**CHALLENGES:**
- A) Answer these from the forum post about writing a custom std::variant, one answer per line, marked (i), (ii), (iii):
(i) What has the writer been challenged to write?
(ii) Which listed feature concerns memory?
(iii) According to the writer, when is the stored type obtained?
- B) Extract a passage word for word from the forum post about a custom std::variant: begin at the words that have "My question may" and stop after "totally different way.".
- C) Extend the forum post about writing a custom std::variant, picking up after its last sentence.

**TEXT SECTION:**

My question may look obvious and even incorrect, so I'll describe my problem from the very beginning. As it often happens, I may be misunderstanding the concept itself, therefore trying to do something which should be done in a totally different way.
Subj
I've been challenged to write a simple custom version of std::variant. It's key features (when implementing one) are:
- Works like a type-dafe union
- Does not allocate extra memory dynamically
- Is properly aligned, according to the contained types
- There exist
get<T>&get<index>functions (in my case), which can obatinvariant's data by type & index (that's where trouble began)
Problem
To achieve all the copy & move semantics the stored type is required to be available, so that if it is not POD, it's constructors and other stuff would be called. Also seems that get<index>() relies upon the same ability to get that type. Would be fine... but it's obtained only in constructor, which means runtime.

**GIVEN INFORMATION:**

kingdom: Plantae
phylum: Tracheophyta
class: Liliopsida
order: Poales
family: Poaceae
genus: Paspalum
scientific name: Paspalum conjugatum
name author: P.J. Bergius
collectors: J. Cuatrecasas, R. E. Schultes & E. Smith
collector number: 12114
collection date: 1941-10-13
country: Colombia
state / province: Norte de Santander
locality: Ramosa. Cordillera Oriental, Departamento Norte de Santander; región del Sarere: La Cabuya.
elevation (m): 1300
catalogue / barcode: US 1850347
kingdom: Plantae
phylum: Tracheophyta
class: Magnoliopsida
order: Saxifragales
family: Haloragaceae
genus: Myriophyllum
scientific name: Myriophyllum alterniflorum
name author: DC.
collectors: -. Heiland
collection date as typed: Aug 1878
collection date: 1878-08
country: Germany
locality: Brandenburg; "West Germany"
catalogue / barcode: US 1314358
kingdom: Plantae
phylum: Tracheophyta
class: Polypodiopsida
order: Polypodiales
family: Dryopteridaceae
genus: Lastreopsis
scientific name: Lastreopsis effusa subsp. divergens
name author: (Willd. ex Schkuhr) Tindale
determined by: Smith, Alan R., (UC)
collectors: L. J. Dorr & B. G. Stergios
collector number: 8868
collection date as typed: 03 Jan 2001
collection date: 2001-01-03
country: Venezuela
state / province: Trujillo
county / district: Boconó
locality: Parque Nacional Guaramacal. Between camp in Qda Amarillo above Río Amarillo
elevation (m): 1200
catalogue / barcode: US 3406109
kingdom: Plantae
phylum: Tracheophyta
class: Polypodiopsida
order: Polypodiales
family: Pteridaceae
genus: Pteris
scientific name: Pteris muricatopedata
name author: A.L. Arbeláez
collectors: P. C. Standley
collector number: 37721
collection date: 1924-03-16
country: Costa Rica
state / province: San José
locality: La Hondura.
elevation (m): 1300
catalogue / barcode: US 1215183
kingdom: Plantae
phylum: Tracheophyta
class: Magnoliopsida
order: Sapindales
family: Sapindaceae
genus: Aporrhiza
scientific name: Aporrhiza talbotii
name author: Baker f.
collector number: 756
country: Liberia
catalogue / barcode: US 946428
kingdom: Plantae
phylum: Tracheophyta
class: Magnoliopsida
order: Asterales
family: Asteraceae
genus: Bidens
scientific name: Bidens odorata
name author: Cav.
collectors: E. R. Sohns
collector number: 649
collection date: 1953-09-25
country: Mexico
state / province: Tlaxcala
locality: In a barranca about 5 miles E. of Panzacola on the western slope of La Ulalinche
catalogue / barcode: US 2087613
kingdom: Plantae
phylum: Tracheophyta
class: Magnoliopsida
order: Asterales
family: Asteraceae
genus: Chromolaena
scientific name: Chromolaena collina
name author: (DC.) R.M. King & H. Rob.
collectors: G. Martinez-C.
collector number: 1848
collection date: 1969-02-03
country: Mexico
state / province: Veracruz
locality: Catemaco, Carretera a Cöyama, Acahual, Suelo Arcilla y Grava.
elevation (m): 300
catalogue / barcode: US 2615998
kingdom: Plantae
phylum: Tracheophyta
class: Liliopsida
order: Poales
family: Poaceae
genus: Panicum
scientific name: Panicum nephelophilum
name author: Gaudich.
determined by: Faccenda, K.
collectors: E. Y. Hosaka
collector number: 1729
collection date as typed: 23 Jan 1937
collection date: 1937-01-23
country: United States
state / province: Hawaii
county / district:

**SOLVED PROBLEMS:**
- A)
(i) A simple custom version of std::variant.
(ii) It does not allocate extra memory dynamically.
(iii) Only in the constructor, which means at runtime.

- B)
My question may look obvious and even incorrect, so I'll describe my problem from the very beginning. As it often happens, I may be misunderstanding the concept itself, therefore trying to do something which should be done in a totally different way.

- C)
Below is my small draft, it stores values and supports get<T>:
/* Here goes template magic, don't read much of it,
* should be working fine, just showing relevant part of it
************************************************************/
inline constexpr std::size_t variant_npos = -1;
template<typename _Tp, typename... _Types>
struct __index_of : std::integral_constant<size_t, 0> {};
template<typename _Tp, typename... _Types>
struct __index_of_v
{
static constexpr size_t value = __index_of<_Tp, _Types...>::value;
};
template<typename _Tp, typename _First, typename... _Rest>
struct __index_of<_Tp, _First, _Rest...> :
std::integral_constant<size_t, std::is_same<_Tp, _First>::value ? 0 : __index_of_v<_Tp, _Rest...>::value + 1> {};
template<typename _Tp, typename... _Types>
struct __variant_index_of // !! This can get an index of type in variant's pack. Works ok.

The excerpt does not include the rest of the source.